## WORK REQUEST
Reproduce verbatim the passage of the TSB Whistletree article below between "Damon Parker, senior" and "compensation they receive.", inclusive.

BEGIN SUPPLIED TEXT

Written by: Anna Sagar
A long-awaited case to decide whether TSB Whistletree borrowers were financially exploited is set to be heard at the High Court next year.

TSB and law firm Harcus Parker have agreed to a High Court hearing next year which would “let a judge rule once and for all whether its Whistletree mortgage customers were financially exploited”. However, the dates have yet to be disclosed.

The case centres on claims by mortgage borrowers under TSB subsidiary Whistletree that they have been trapped into paying high rates by the group.

Whistletree was set up in 2016 to manage Northern Rock mortgages acquired from the Government’s holding firm UK Asset Resolution (UKAR).

TSB purchased the £3.3bn of mortgages held by approximately 200 homeowners. 

It has been claimed that the mortgage holders have overpaid £50,000 in interest as they allege Whistletree has almost doubled the rates since the loans were bought. The group also claim that until recently, borrowers were not allowed to transfer onto TSB rates. 

Harcus Parker represents over 6,500 former Northern Rock mortgage prisoners and more than 1,200 claimants with TSB Whistletree mortgages.

But after it was confirmed last year that a legal claim had been brought against TSB worth up to £800m, the law firm said up to 27,000 customers could potentially make a claim. 

Following the agreement for the High Court showdown next year, a two-day hearing on the group litigation order application that had been scheduled for this week has been suspended.

Case could set legal precedent

Damon Parker, senior partner at Harcus Parker, said the step forward was welcome, but urged other mortgage prisoners to sign up to the claim, noting that legal time limitations may curb the amount of compensation they receive.

He said: “The fact that we will now have a trial to decide if TSB has breached the terms of my clients’ mortgage contracts is very positive news.

“It means that the whole process can be expedited. We are confident in our contention that Whistletree customers were unfairly trapped on high interest rates and that they should be repaid back the extra money TSB unfairly charged them.”

Parker said that he hoped to “set a legal precedent” for all mortgage prisoners across the UK.

‘Whistletree customers are not mortgage prisoners’

A TSB spokesperson said that it had agreed with Harcus Parker that they would work together to find a date after 26 June to attend a hearing to decide how the case would be managed going forward.

They said that this may involve the court making preliminary decisions on legal points at the appropriate stage, but any decisions would not be made until next year at the earliest.

The spokesperson added: “Whistletree customers are not mortgage prisoners. Since we took over the management of these mortgages, over two thirds of Whistletree customers have either moved to a new mortgage or closed their mortgage with Whistletree. We write to every customer, twice a year, to remind them that they can switch.”

It is understood the firm has invested over £1m and introduced the ability to switch to new Whistletree products and better rates.

Product transfers are available for those who are in arrears and may have negative equity, and customers can move to other lenders if they meet affordability and credit check criteria.

END SUPPLIED TEXT
BEGIN DATASET EXCERPTS

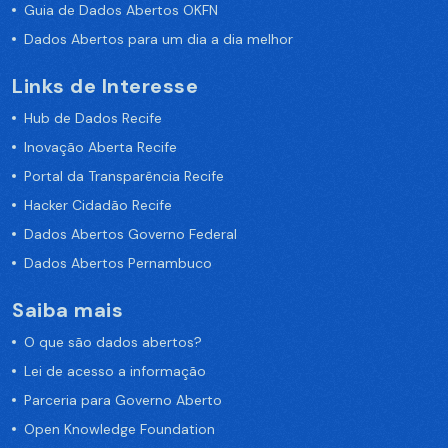
Guia de Dados Abertos OKFN
Dados Abertos para um dia a dia melhor
Links de Interesse
Hub de Dados Recife
Inovação Aberta Recife
Portal da Transparência Recife
Hacker Cidadão Recife
Dados Abertos Governo Federal
Dados Abertos Pernambuco
Saiba mais
O que são dados abertos?
Lei de acesso a informação
Parceria para Governo Aberto
Open Knowledge Foundation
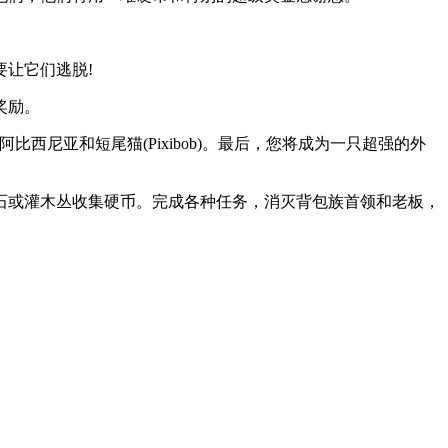
让它们逃脱!
奖励。
西尼亚和短尾猫(Pixibob)。最后，您将成为一只超强的外
石或灌木丛收集硬币。完成各种任务，消灭背包族首领和老板，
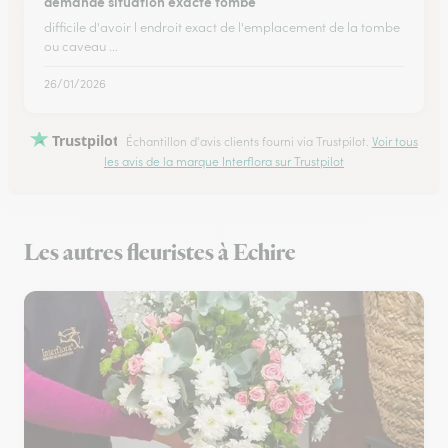
demande situation exacte tombe
difficile d'avoir l endroit exact de l'emplacement de la tombe
ou caveau ...
26/01/2026
Trustpilot
Échantillon d'avis clients fourni via Trustpilot.
Voir tous
les avis de la marque Interflora sur Trustpilot
Les autres fleuristes à Echire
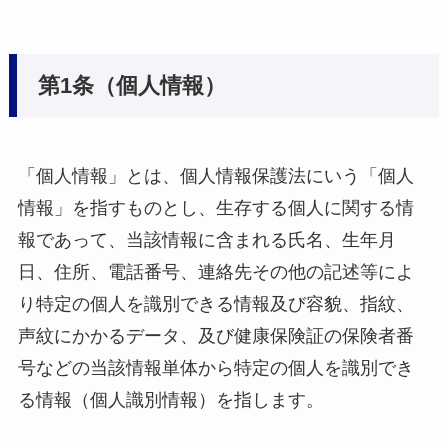
第1条（個人情報）
「個人情報」とは、個人情報保護法にいう「個人
情報」を指すものとし、生存する個人に関する情
報であって、当該情報に含まれる氏名、生年月
日、住所、電話番号、連絡先その他の記述等によ
り特定の個人を識別できる情報及び容貌、指紋、
声紋にかかるデータ、及び健康保険証の保険者番
号などの当該情報単体から特定の個人を識別でき
る情報（個人識別情報）を指します。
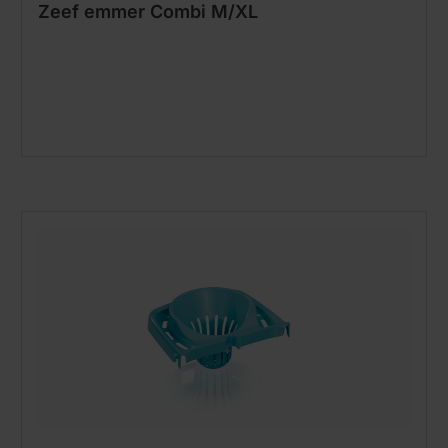
Zeef emmer Combi M/XL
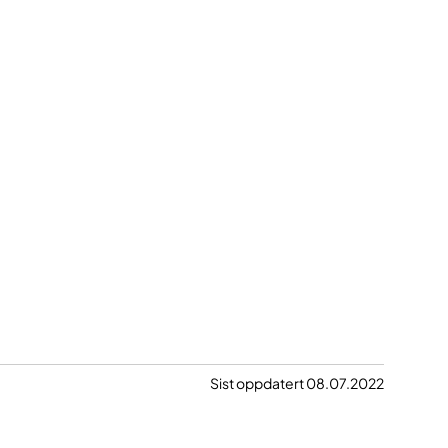
Sist oppdatert 08.07.2022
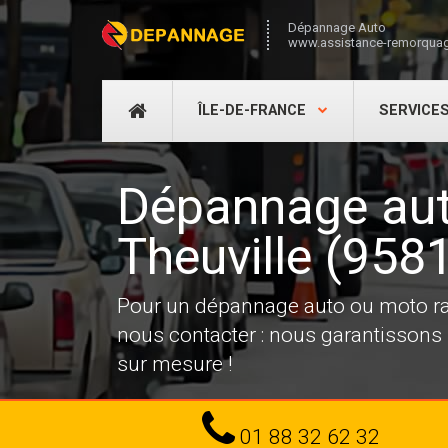
Dépannage Auto
www.assistance-remorquag
DÉPANNAGE
ÎLE-DE-FRANCE
SERVICE
AUTO
Dépannage aut
Theuville (958
Pour un dépannage auto ou moto ra
nous contacter : nous garantissons ra
sur mesure !
Tel
01 88 32 62 32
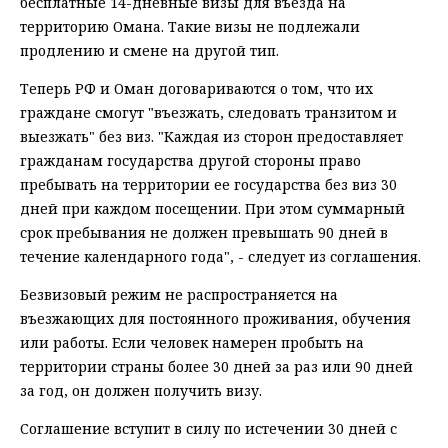
бесплатные 14-дневные визы для въезда на
территорию Омана. Такие визы не подлежали
продлению и смене на другой тип.
Теперь РФ и Оман договариваются о том, что их
граждане смогут "въезжать, следовать транзитом и
выезжать" без виз. "Каждая из сторон предоставляет
гражданам государства другой стороны право
пребывать на территории ее государства без виз 30
дней при каждом посещении. При этом суммарный
срок пребывания не должен превышать 90 дней в
течение календарного года", - следует из соглашения.
Безвизовый режим не распространяется на
въезжающих для постоянного проживания, обучения
или работы. Если человек намерен пробыть на
территории страны более 30 дней за раз или 90 дней
за год, он должен получить визу.
Соглашение вступит в силу по истечении 30 дней с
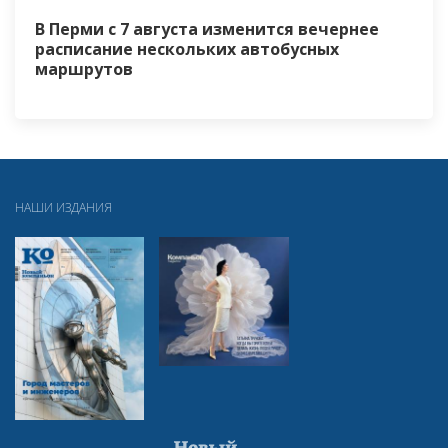
В Перми с 7 августа изменится вечернее
расписание нескольких автобусных
маршрутов
НАШИ ИЗДАНИЯ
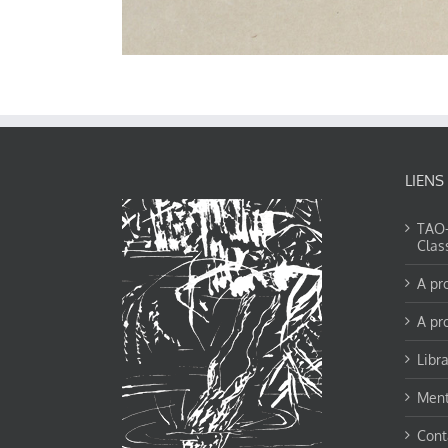
LIENS
TAO-Y
Clas
A pr
A pr
Libra
Ment
Cont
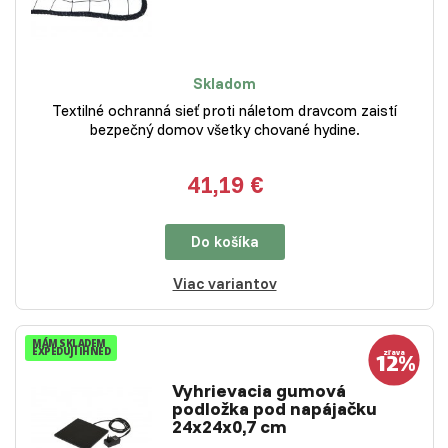
Skladom
Textilné ochranná sieť proti náletom dravcom zaistí
bezpečný domov všetky chované hydine.
41,19 €
Do košíka
Viac variantov
MÁM SKLADEM
EXPEDUJI IHNED
Vyhrievacia gumová
podložka pod napájačku
24x24x0,7 cm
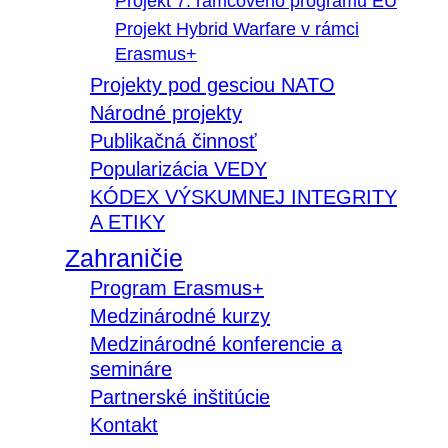
Projekt 7. rámcového programu EÚ
Projekt Hybrid Warfare v rámci
Erasmus+
Projekty pod gesciou NATO
Národné projekty
Publikačná činnosť
Popularizácia VEDY
KÓDEX VÝSKUMNEJ INTEGRITY
A ETIKY
Zahraničie
Program Erasmus+
Medzinárodné kurzy
Medzinárodné konferencie a
semináre
Partnerské inštitúcie
Kontakt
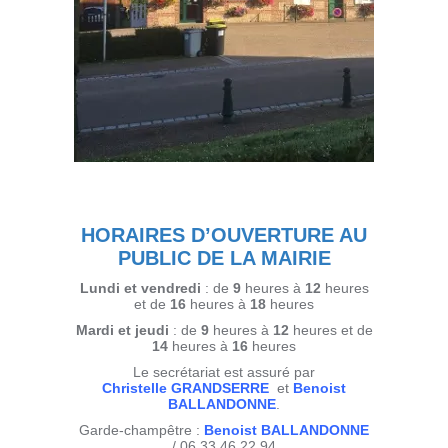
HORAIRES D’OUVERTURE AU
PUBLIC DE LA MAIRIE
Lundi et vendredi
: de
9
heures à
12
heures
et de
16
heures à
18
heures
Mardi et jeudi
: de
9
heures à
12
heures et de
14
heures à
16
heures
Le secrétariat est assuré par
Christelle GRANDSERRE
et
Benoist
BALLANDONNE
.
Garde-champêtre :
Benoist BALLANDONNE
/ 06 33 46 22 94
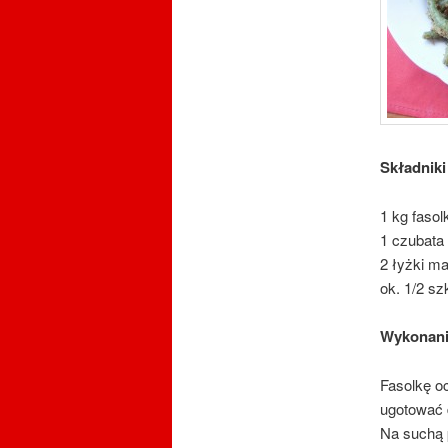
Składniki
1 kg fasol
1 czubata 
2 łyżki ma
ok. 1/2 szk
Wykonan
Fasolkę o
ugotować 
Na suchą p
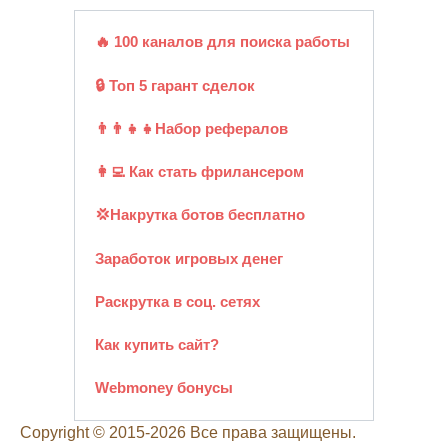
🔥 100 каналов для поиска работы
🔒 Топ 5 гарант сделок
👨‍👨‍👧‍👧Набор рефералов
👩‍💻 Как стать фрилансером
💢Накрутка ботов бесплатно
Заработок игровых денег
Раскрутка в соц. сетях
Как купить сайт?
Webmoney бонусы
Copyright © 2015-2026 Все права защищены.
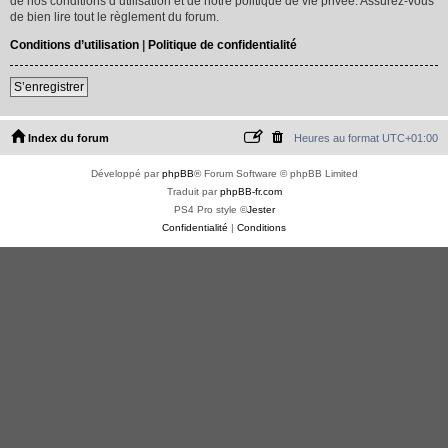
de nos conditions d’utilisation et de notre politique de vie privée. Assurez-vous
de bien lire tout le règlement du forum.
Conditions d’utilisation
|
Politique de confidentialité
S’enregistrer
Index du forum
Heures au format
UTC+01:00
Développé par
phpBB
® Forum Software © phpBB Limited
Traduit par
phpBB-fr.com
PS4 Pro style ©
Jester
Confidentialité
|
Conditions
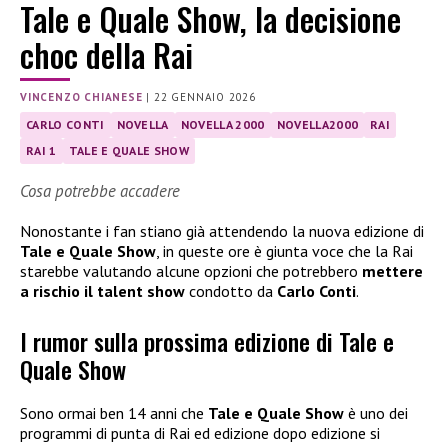
Tale e Quale Show, la decisione
choc della Rai
VINCENZO CHIANESE
|
22 GENNAIO 2026
CARLO CONTI
NOVELLA
NOVELLA 2000
NOVELLA2000
RAI
RAI 1
TALE E QUALE SHOW
Cosa potrebbe accadere
Nonostante i fan stiano già attendendo la nuova edizione di
Tale e Quale Show
, in queste ore è giunta voce che la Rai
starebbe valutando alcune opzioni che potrebbero
mettere
a rischio il talent show
condotto da
Carlo Conti
.
I rumor sulla prossima edizione di Tale e
Quale Show
Sono ormai ben 14 anni che
Tale e Quale Show
è uno dei
programmi di punta di Rai ed edizione dopo edizione si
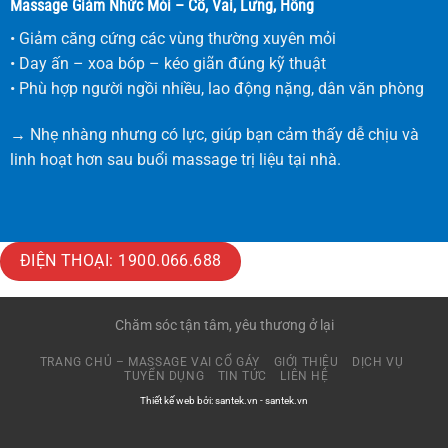
Massage Giảm Nhức Mỏi – Cổ, Vai, Lưng, Hông
• Giảm căng cứng các vùng thường xuyên mỏi
• Day ấn – xoa bóp – kéo giãn đúng kỹ thuật
• Phù hợp người ngồi nhiều, lao động nặng, dân văn phòng
→ Nhẹ nhàng nhưng có lực, giúp bạn cảm thấy dễ chịu và
linh hoạt hơn sau buổi massage trị liệu tại nhà.
ĐIỆN THOẠI: 1900.066.688
Chăm sóc tận tâm, yêu thương ở lại
TRANG CHỦ – MASSAGE VAI CỔ GÁY
GIỚI THIỆU
DỊCH VỤ
TUYỂN DỤNG
TIN TỨC
LIÊN HỆ
Thiết kế web bởi:
santek.vn
-
santek.vn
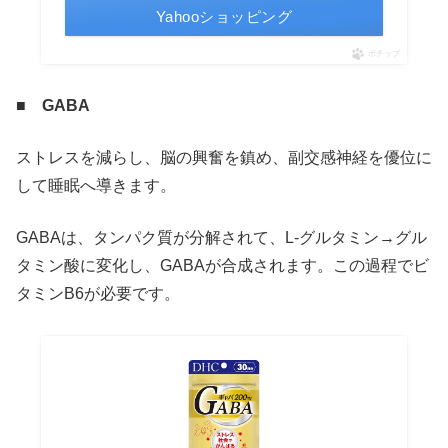
Yahooショッピング
ポチップ
■ GABA
ストレスを減らし、脳の興奮を鎮め、副交感神経を優位に
して睡眠へ導きます。
GABAは、タンパク質が分解されて、L-グルタミン→グル
タミン酸に変化し、GABAが合成されます。この過程でビ
タミンB6が必要です。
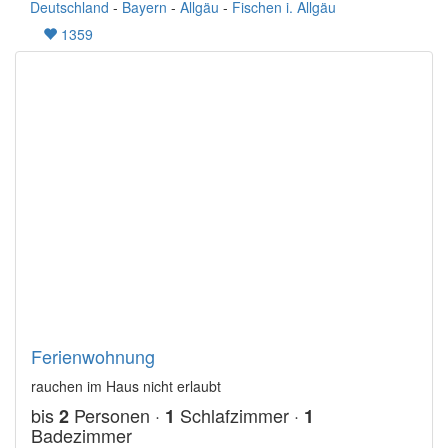
Deutschland
-
Bayern
-
Allgäu
-
Fischen i. Allgäu
1359
Ferienwohnung
rauchen im Haus nicht erlaubt
bis
Personen ·
Schlafzimmer ·
2
1
1
Badezimmer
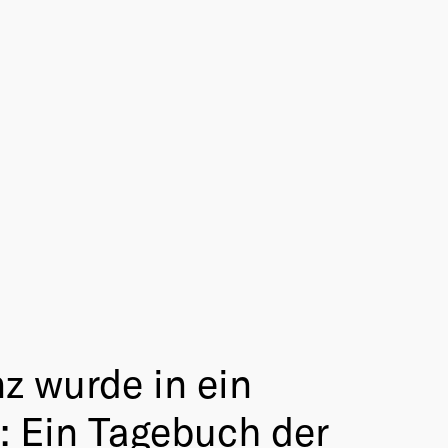
z wurde in ein
: Ein Tagebuch der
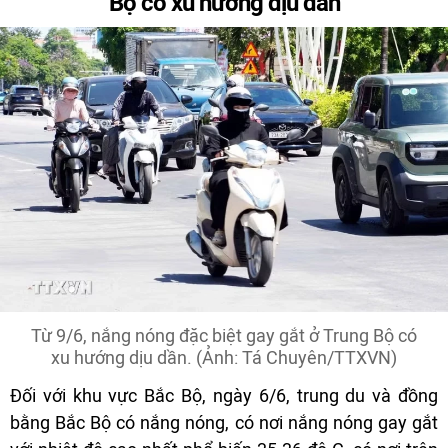
Bộ có xu hướng dịu dần
Từ 9/6, nắng nóng đặc biệt gay gắt ở Trung Bộ có
xu hướng dịu dần. (Ảnh: Tá Chuyên/TTXVN)
Đối với khu vực Bắc Bộ, ngày 6/6, trung du và đồng
bằng Bắc Bộ có nắng nóng, có nơi nắng nóng gay gắt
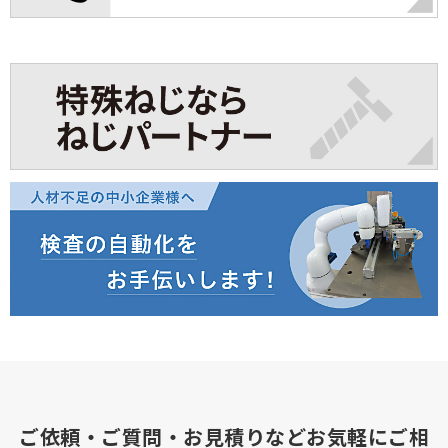
ご依頼・ご質問・お見積りなどお気軽にご相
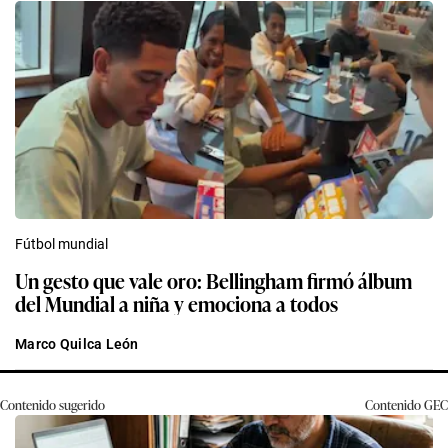
Fútbol mundial
Un gesto que vale oro: Bellingham firmó álbum
del Mundial a niña y emociona a todos
Marco Quilca León
Contenido sugerido
Contenido
GEC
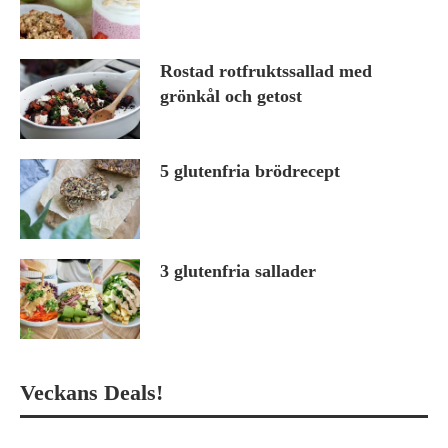
Rostad rotfruktssallad med
grönkål och getost
5 glutenfria brödrecept
3 glutenfria sallader
Veckans Deals!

END DATASET EXCERPTS

## EXERCISE OUTPUT
Damon Parker, senior partner at Harcus Parker, said the step forward was welcome, but urged other mortgage prisoners to sign up to the claim, noting that legal time limitations may curb the amount of compensation they receive.